Di kunjungan sebelumnya, Susi menemukan banyak bantuan pemerintah yang tidak berjalan seperti yang diharapkan, sehingga terkesan mangkrak dan terbengkalai. Susi menilai, persoalan logistik seperti mesin es, sulitnya transportasi dan persoalan izin, bukan permasalahan yang mudah bagi daerah. Bahkan menurut Susi, teknologi yang tinggi bisa menjadi masalah karena masyarakat sekitar masih belum melek teknologi.

“Jika kita tidak terjun langsung, bagaimana bisa tahu.

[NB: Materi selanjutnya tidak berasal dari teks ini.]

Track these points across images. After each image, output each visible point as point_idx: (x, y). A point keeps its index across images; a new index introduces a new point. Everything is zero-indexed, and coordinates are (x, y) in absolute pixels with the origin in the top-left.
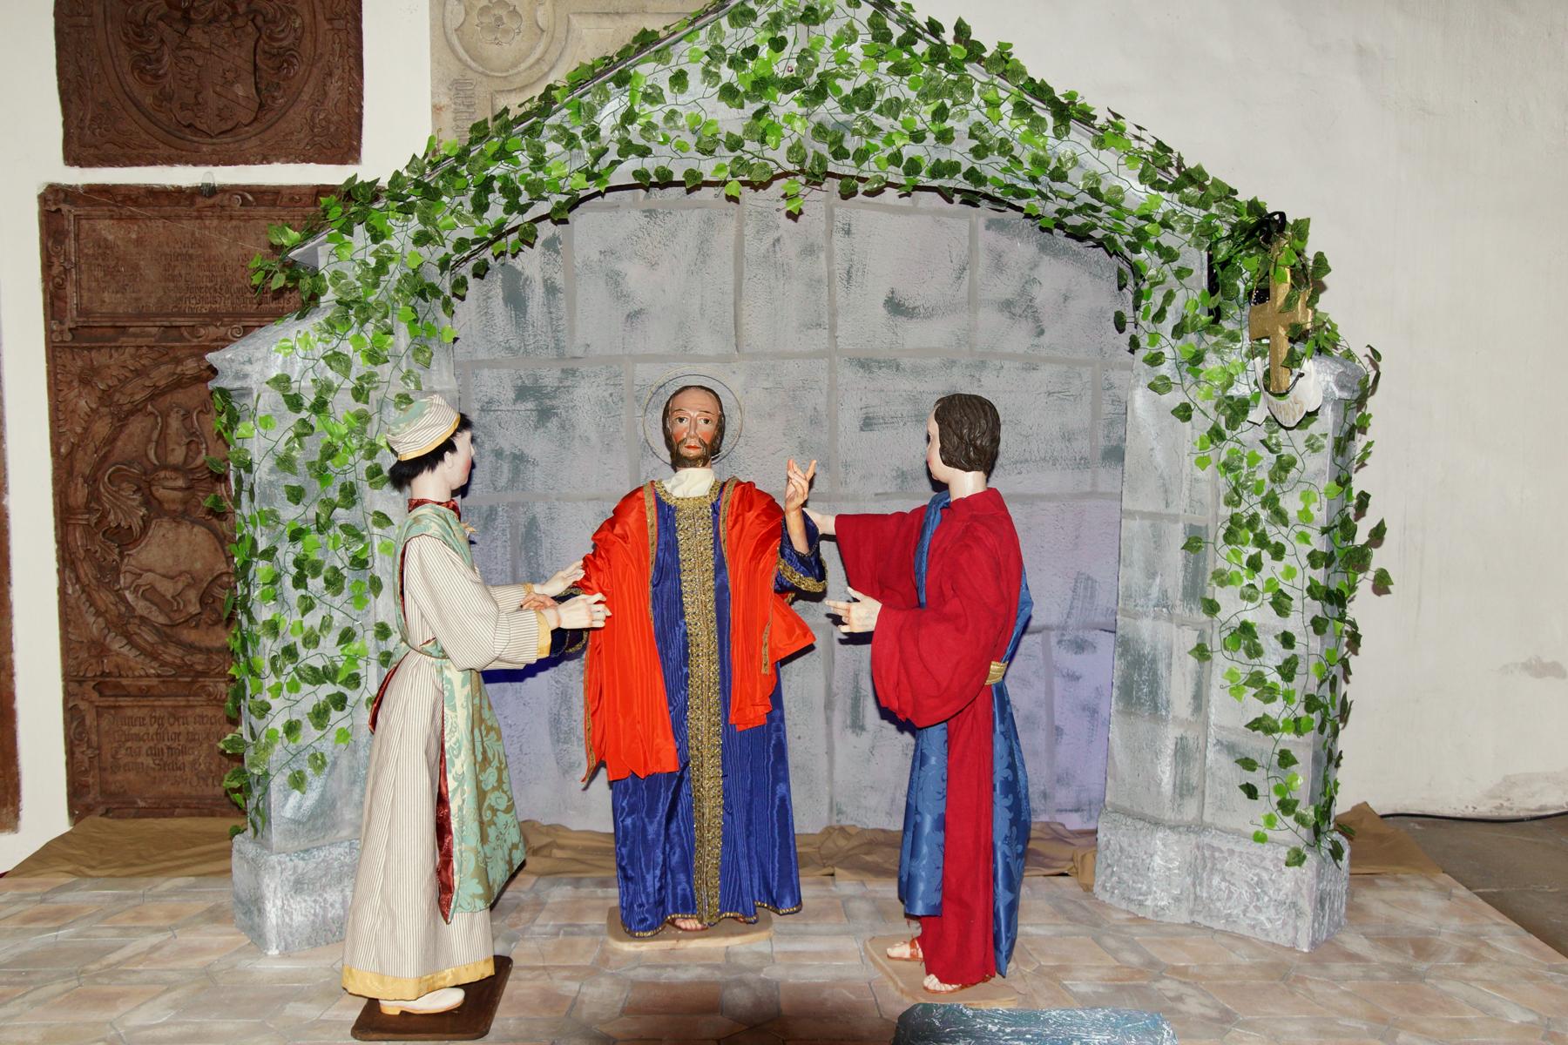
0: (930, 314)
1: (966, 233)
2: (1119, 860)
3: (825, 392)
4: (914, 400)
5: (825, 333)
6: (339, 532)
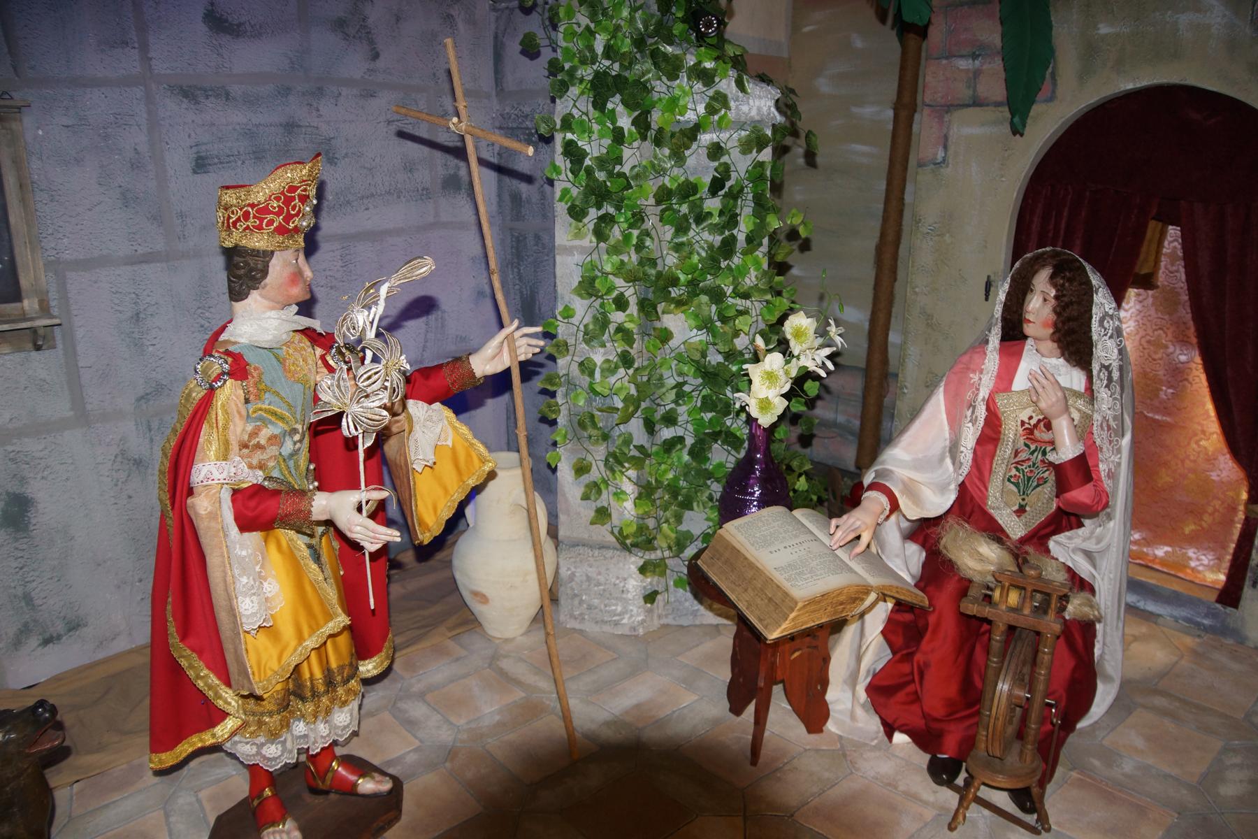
4: (249, 133)
5: (135, 54)
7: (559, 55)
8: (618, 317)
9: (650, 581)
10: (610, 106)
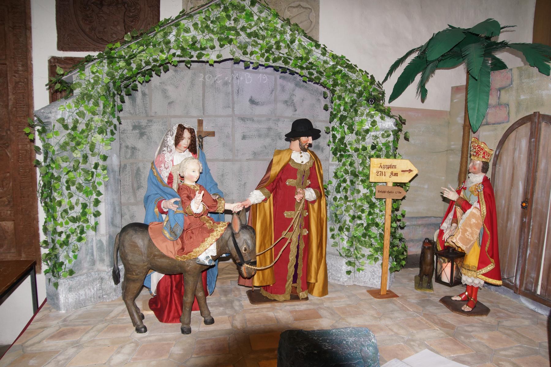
0: (263, 104)
1: (274, 80)
2: (331, 268)
3: (231, 127)
4: (258, 130)
6: (81, 171)
7: (333, 110)
8: (344, 185)
9: (349, 268)
10: (343, 124)
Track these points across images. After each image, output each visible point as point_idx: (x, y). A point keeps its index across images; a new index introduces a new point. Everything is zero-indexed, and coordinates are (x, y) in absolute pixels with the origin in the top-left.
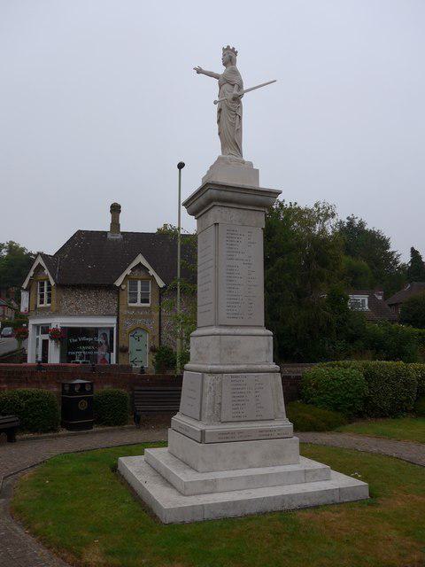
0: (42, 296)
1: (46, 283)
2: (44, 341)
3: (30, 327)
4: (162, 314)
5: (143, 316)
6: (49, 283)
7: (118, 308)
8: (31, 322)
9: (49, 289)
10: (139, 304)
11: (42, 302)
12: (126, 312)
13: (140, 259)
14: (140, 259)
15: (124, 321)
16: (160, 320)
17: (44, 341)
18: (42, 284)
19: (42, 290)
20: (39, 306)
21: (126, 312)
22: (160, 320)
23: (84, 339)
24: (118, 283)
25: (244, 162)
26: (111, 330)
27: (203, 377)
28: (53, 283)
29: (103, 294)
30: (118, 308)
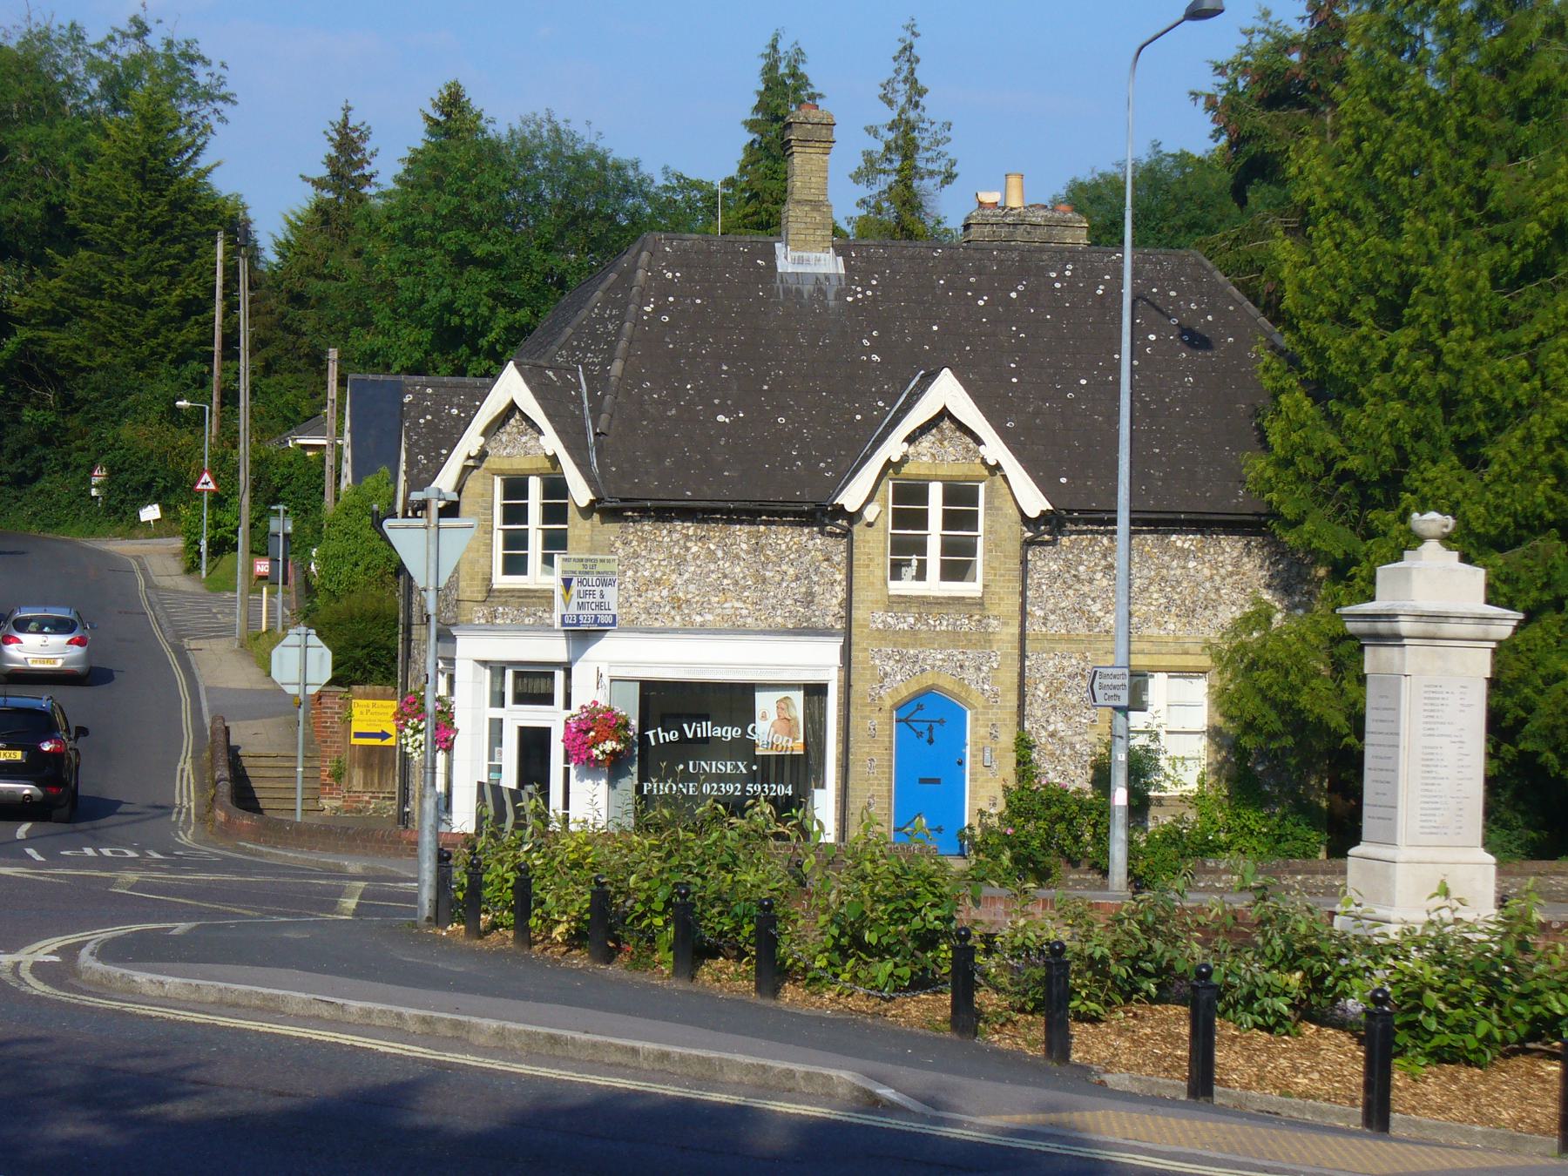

Meskipun sudah kita umumkan”, ungkap Susi seperti dikutip dari siaran pers yang diterima nusantaranews.co di Jakarta, Jum’at (10/6/2016).

Di samping itu, Provinsi NTT saat ini menjadi perhatian Kementerian Kelautan dan Perikanan (KKP). Hal itu dikarenakan Indonesia bagian barat sudah dirasa aman dari pencurian ikan dan pengrusakan sumber daya laut.

Loading...

Pasalnya, Menteri Susi mendapatkan informasi bahwa pencurian ikan dari Papua dan Kepulauan Aru bergeser ke bagian timur, termasuk ke wilayah perairan NTT yang berbatasan dengan Timor Leste. “Saya juga melihat ada kecenderungan adanya pencurian ikan di sini dan juga adanya penangkapan ikan yang mengarah pada kerusakan. Maka saya ingin lihat langsung dan akan saya identifikasi untuk menentukan langkah selanjutnya,” ujar Susi. (Deni)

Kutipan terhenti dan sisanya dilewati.